S’il avait des ennuis, pourquoi n’a-t-il pas utilisé l’appareil? S’il voulait juste faire une promenade, pourquoi l’a-t-il laissé là si ouvertement? Presque exprès. La possibilité d’une attaque D’animaux pourrait être exclue. Il n’y avait pas de traces de sang et il n’y avait pas d’objets éparpillés. Au lieu de stockage, les experts ont remarqué un autre détail.

Il n’y avait pas d’empreintes de pas distinctes sur le sol. La poussière dure qui aurait dû enregistrer chaque pas était lisse, comme si elle avait été délibérément lissée. Les Rangers soupçonnaient que des rafales de vent auraient pu brouiller les pistes, mais le temps était presque sans vent ce jour-là, selon les météorologues. Quelques jours plus tard, les équipes de recherche sont descendues plus profondément dans la gorge.

Ils travaillaient systématiquement, carré par carré. Ils ont examiné chaque ravin, chaque crevasse, même les espaces entre les rochers, mais n’ont pas trouvé la moindre trace D’un humain. À la fin de la deuxième semaine, les volontaires étaient épuisés. Les gens, partis pleins d’espoir, revinrent les mains vides et silencieuses.

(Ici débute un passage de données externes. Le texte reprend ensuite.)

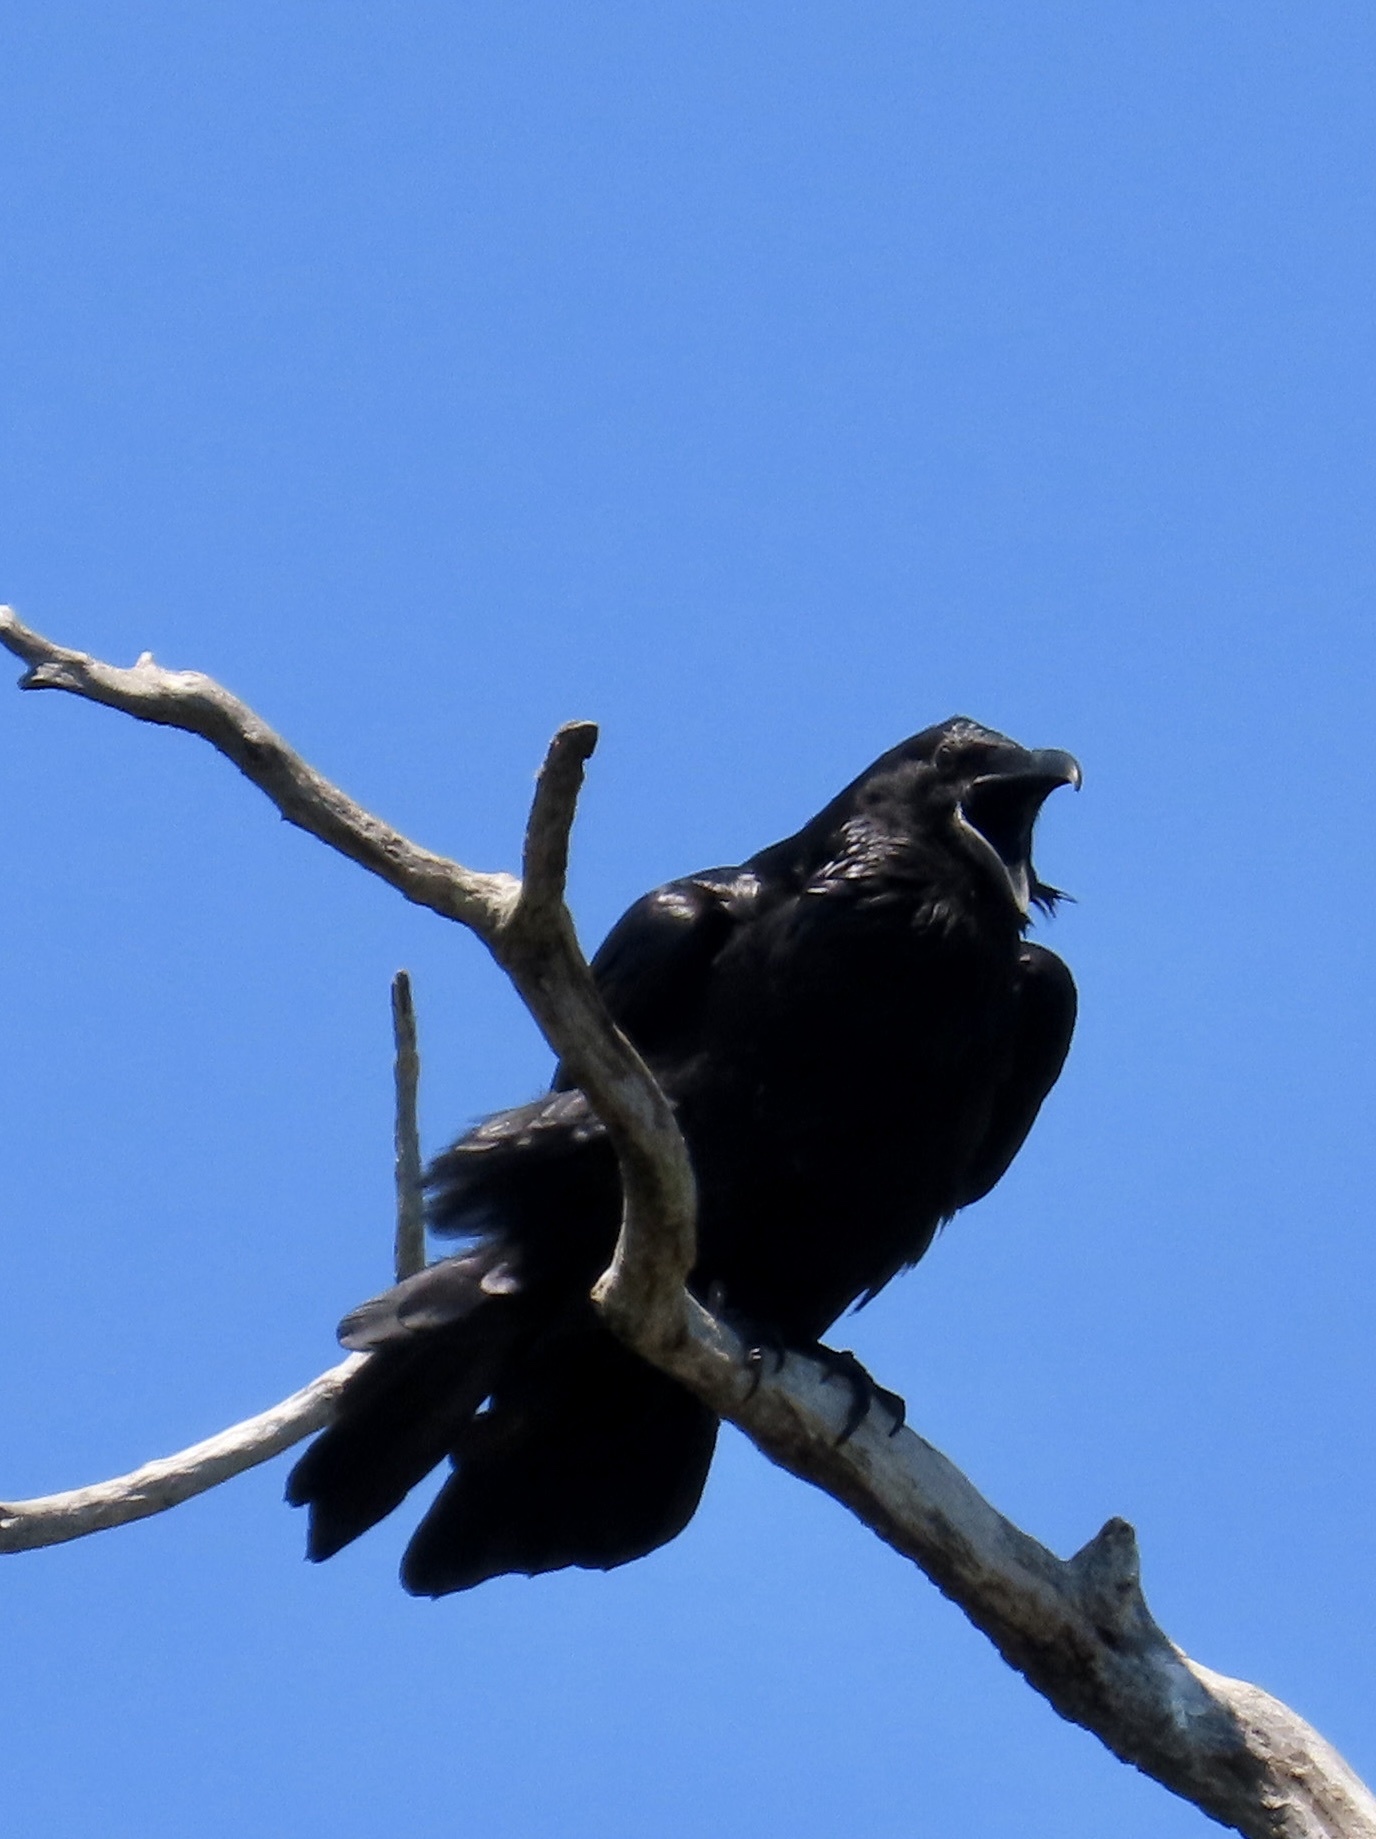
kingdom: Animalia
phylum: Chordata
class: Aves
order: Passeriformes
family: Corvidae
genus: Corvus
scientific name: Corvus corax
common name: Common raven
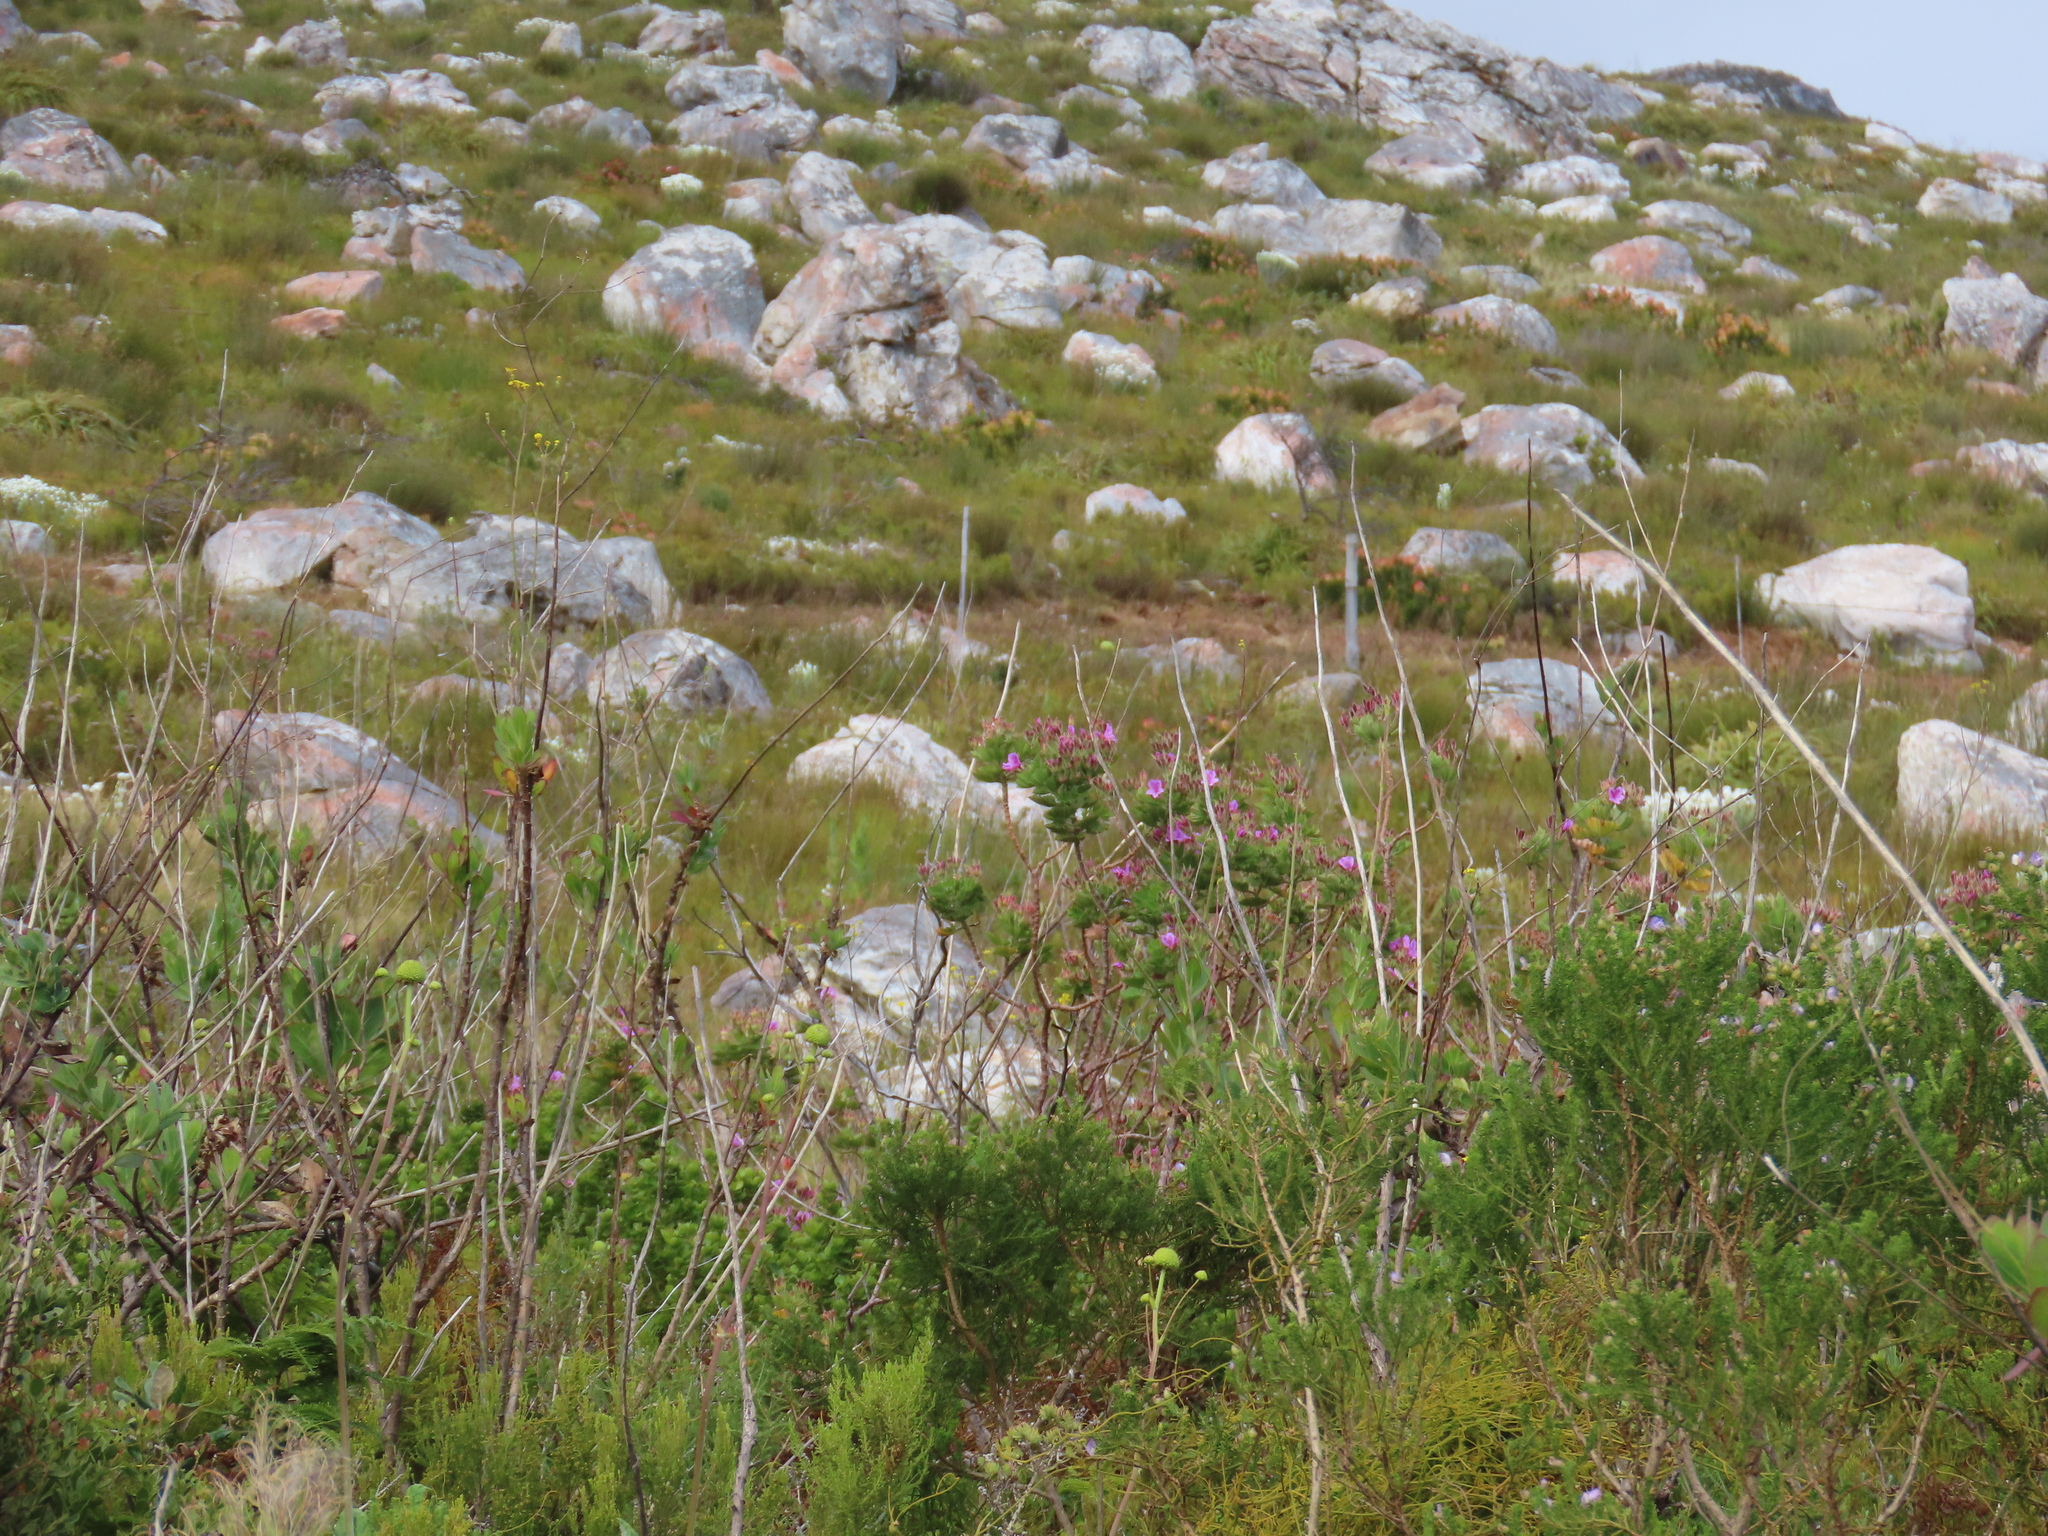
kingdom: Plantae
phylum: Tracheophyta
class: Magnoliopsida
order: Geraniales
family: Geraniaceae
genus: Pelargonium
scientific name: Pelargonium cucullatum
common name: Tree pelargonium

Seule la garde principale Maria Hernandez a continué à lire les rapports, insistant sur le fait que Mark ne pouvait pas simplement se perdre. Dans ses notes, elle a écrit que le camp ne semblait pas abandonné, mais abandonné, comme si son propriétaire savait qu’il ne reviendrait pas. Un mois plus tard, l’action a été officiellement déclarée terminée.

Une entrée est apparue dans la base de données: “Mark Blake a disparu.”Pour la police, ce n’était qu’un autre cas ordinaire parmi des centaines de cas similaires. Pour sa famille, c’était la fin de toute certitude. Sophia a continué à écrire à son Adresse e-Mail, espérant qu’un jour il répondrait. Ses messages sont restés non lus, mais elle ne les a pas supprimés.